Ethics and Empire
In recent weeks, the Ethics and Empire project at the University of Oxford has generated comment and debate in the media. On its website — http://www.mcdonaldcentre.org.uk/ethics-and-empire — the project describes itself as follows:
The McDonald Centre is pleased to announce Ethics and Empire, a five-year interdisciplinary project led by Professor Biggar and held under the auspices of the McDonald Centre. The project will gather colleagues from Classics, Oriental Studies, History, Political Thought, and Theology in a series of workshops to measure apologias and critiques of empire against historical data from antiquity to modernity across the globe.

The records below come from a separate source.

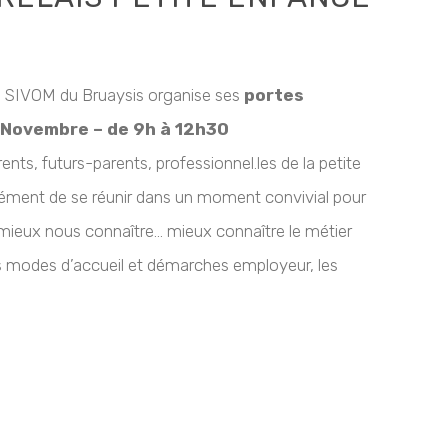
u SIVOM du Bruaysis organise ses
portes
 Novembre – de 9h à 12h30
rents, futurs-parents, professionnel.les de la petite
rément de se réunir dans un moment convivial pour
 mieux nous connaître… mieux connaître le métier
les modes d’accueil et démarches employeur, les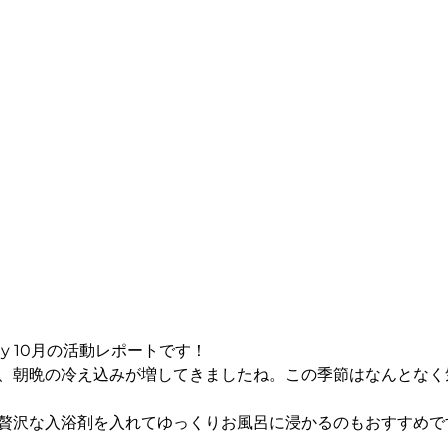
unity 10月の活動レポートです！
、朝晩の冷え込みが増してきましたね。この季節はなんとなく
贅沢な入浴剤を入れてゆっくりお風呂に浸かるのもおすすめで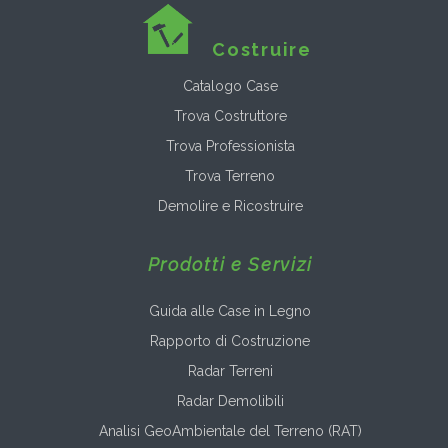
Costruire
Catalogo Case
Trova Costruttore
Trova Professionista
Trova Terreno
Demolire e Ricostruire
Prodotti e Servizi
Guida alle Case in Legno
Rapporto di Costruzione
Radar Terreni
Radar Demolibili
Analisi GeoAmbientale del Terreno (RAT)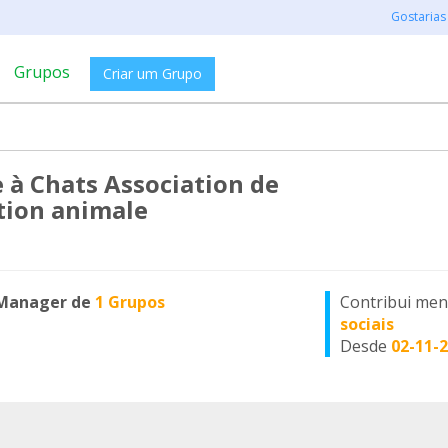
Gostarias
Grupos
Criar um Grupo
e à Chats Association de
tion animale
Manager de
1 Grupos
Contribui me
sociais
Desde
02-11-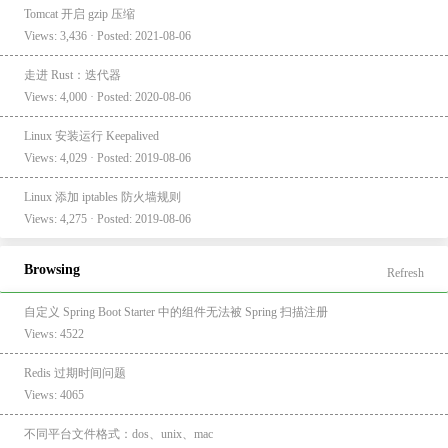
Tomcat 开启 gzip 压缩
Views: 3,436 · Posted: 2021-08-06
走进 Rust：迭代器
Views: 4,000 · Posted: 2020-08-06
Linux 安装运行 Keepalived
Views: 4,029 · Posted: 2019-08-06
Linux 添加 iptables 防火墙规则
Views: 4,275 · Posted: 2019-08-06
Browsing
Refresh
自定义 Spring Boot Starter 中的组件无法被 Spring 扫描注册
Views: 4522
Redis 过期时间问题
Views: 4065
不同平台文件格式：dos、unix、mac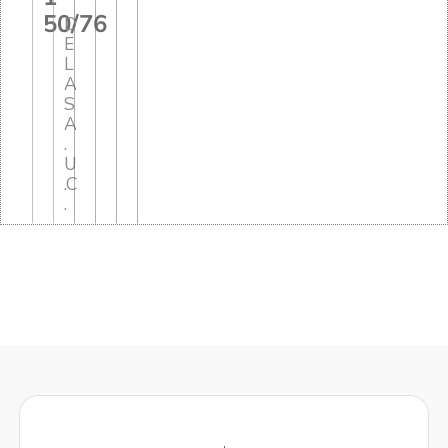
50/76
D
E
L
A
S
A
.
U
.C
.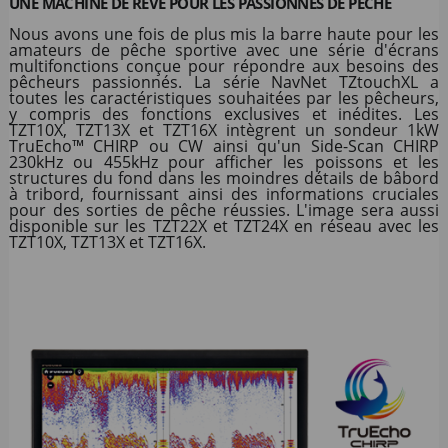
UNE MACHINE DE RÊVE POUR LES PASSIONNÉS DE PÊCHE
Nous avons une fois de plus mis la barre haute pour les
amateurs de pêche sportive avec une série d'écrans
multifonctions conçue pour répondre aux besoins des
pêcheurs passionnés. La série NavNet TZtouchXL a
toutes les caractéristiques souhaitées par les pêcheurs,
y compris des fonctions exclusives et inédites. Les
TZT10X, TZT13X et TZT16X intègrent un sondeur 1kW
TruEcho™ CHIRP ou CW ainsi qu'un Side-Scan CHIRP
230kHz ou 455kHz pour afficher les poissons et les
structures du fond dans les moindres détails de bâbord
à tribord, fournissant ainsi des informations cruciales
pour des sorties de pêche réussies. L'image sera aussi
disponible sur les TZT22X et TZT24X en réseau avec les
TZT10X, TZT13X et TZT16X.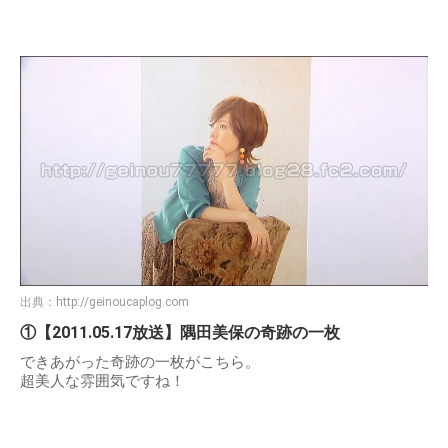
出典：
http://geinoucaplog.com
①【2011.05.17放送】隅田美保の奇跡の一枚
できあがった奇跡の一枚がこちら。
超美人な雰囲気ですね！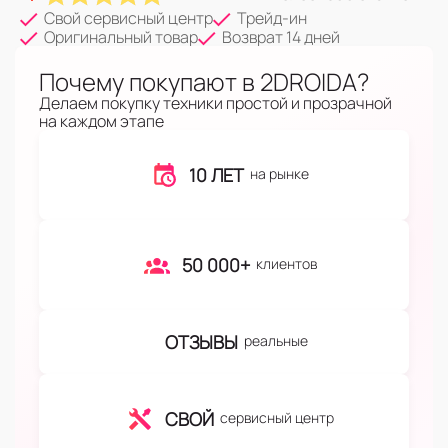
Свой сервисный центр
Трейд-ин
Оригинальный товар
Возврат 14 дней
Почему покупают в 2DROIDA?
Делаем покупку техники простой и прозрачной
на каждом этапе
10 ЛЕТ
на рынке
50 000+
клиентов
ОТЗЫВЫ
реальные
СВОЙ
сервисный центр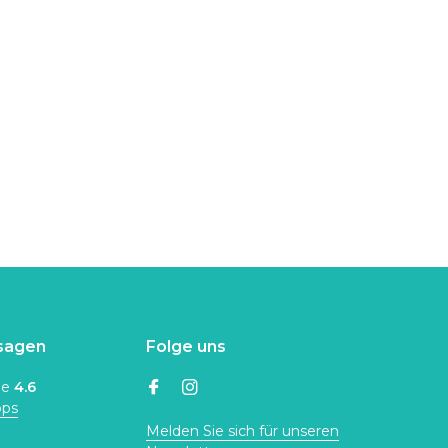
sagen
Folge uns
ne
4.6
ops
Melden Sie sich für unseren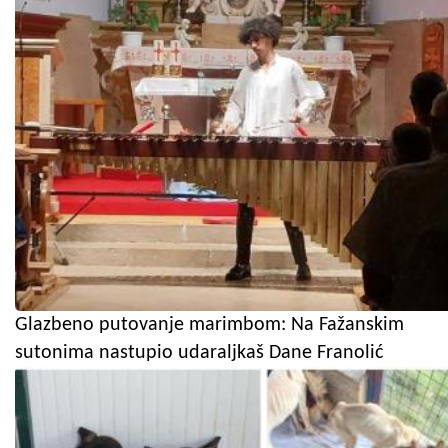
Glazbeno putovanje marimbom: Na Fažanskim
sutonima nastupio udaraljkaš Dane Franolić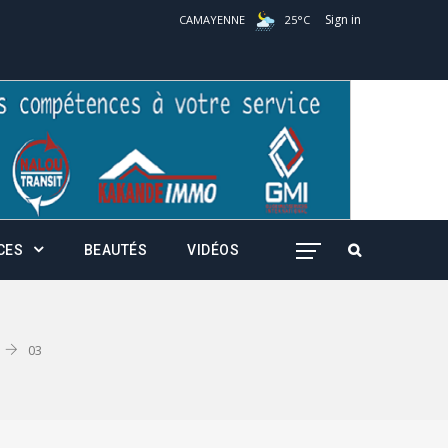
Sign in
CAMAYENNE
25
°
C
CES
BEAUTÉS
VIDÉOS
03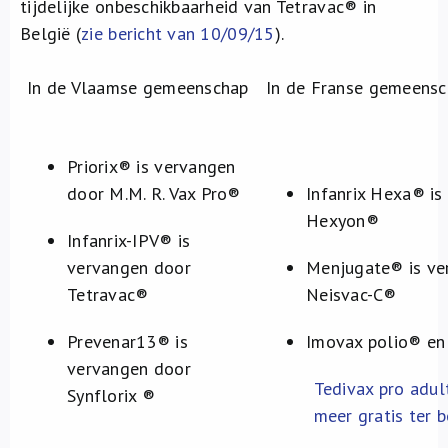
tijdelijke onbeschikbaarheid van Tetravac® in
België (
zie bericht van 10/09/15
).
In de Vlaamse gemeenschap
In de Franse gemeens
Priorix® is vervangen
door M.M. R. Vax Pro®
Infanrix Hexa® is
Hexyon®
Infanrix-IPV® is
vervangen door
Menjugate® is ve
Tetravac®
Neisvac-C®
Prevenar13® is
Imovax polio® en
vervangen door
Tedivax pro adu
Synflorix ®
meer gratis ter b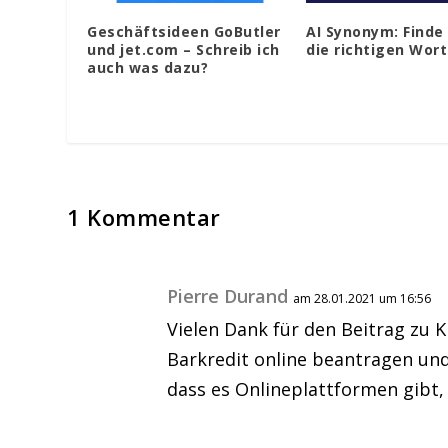
Geschäftsideen GoButler
AI Synonym: Finde
und jet.com – Schreib ich
die richtigen Wor
auch was dazu?
1 Kommentar
Pierre Durand
am 28.01.2021 um 16:56
Vielen Dank für den Beitrag zu 
Barkredit online beantragen und
dass es Onlineplattformen gibt,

The project has been criticised by some historians at Oxford and elsewhere. Their views were set out in an open letter on The Conversation:
https://theconversation.com/ethics-and-empire-an-open-letter-from-oxford-scholars-89333
The name of John Darwin, retired Professor of Global and Imperial History, was initially associated with the project, but he withdrew from it in December 2017. Here, he clarifies the reasons for his withdrawal:
Ethics and Empire
I would like to clarify my connection with the Ethics and Empire programme.
I agreed last year to co-convene a seminar series with Professor Biggar to reconstruct historically the ethical debate about empire carried on since Antiquity. This is an on-going debate in which a wide range of views are held, some of which I share and some of which I do not. However, I entirely respect the right of those who hold differing views to my own to express them, and to challenge those held by others.
The first seminar was held in July 2017.
When details about the 2018 programme were first published on the McDonald Centre for Theology, Ethics, and Public Life’s website in December 2017, it seemed to me to be evolving in a different direction from the previous year’s event. This, coupled with personal reasons, prompted me to resign from the programme on 17 December 2017.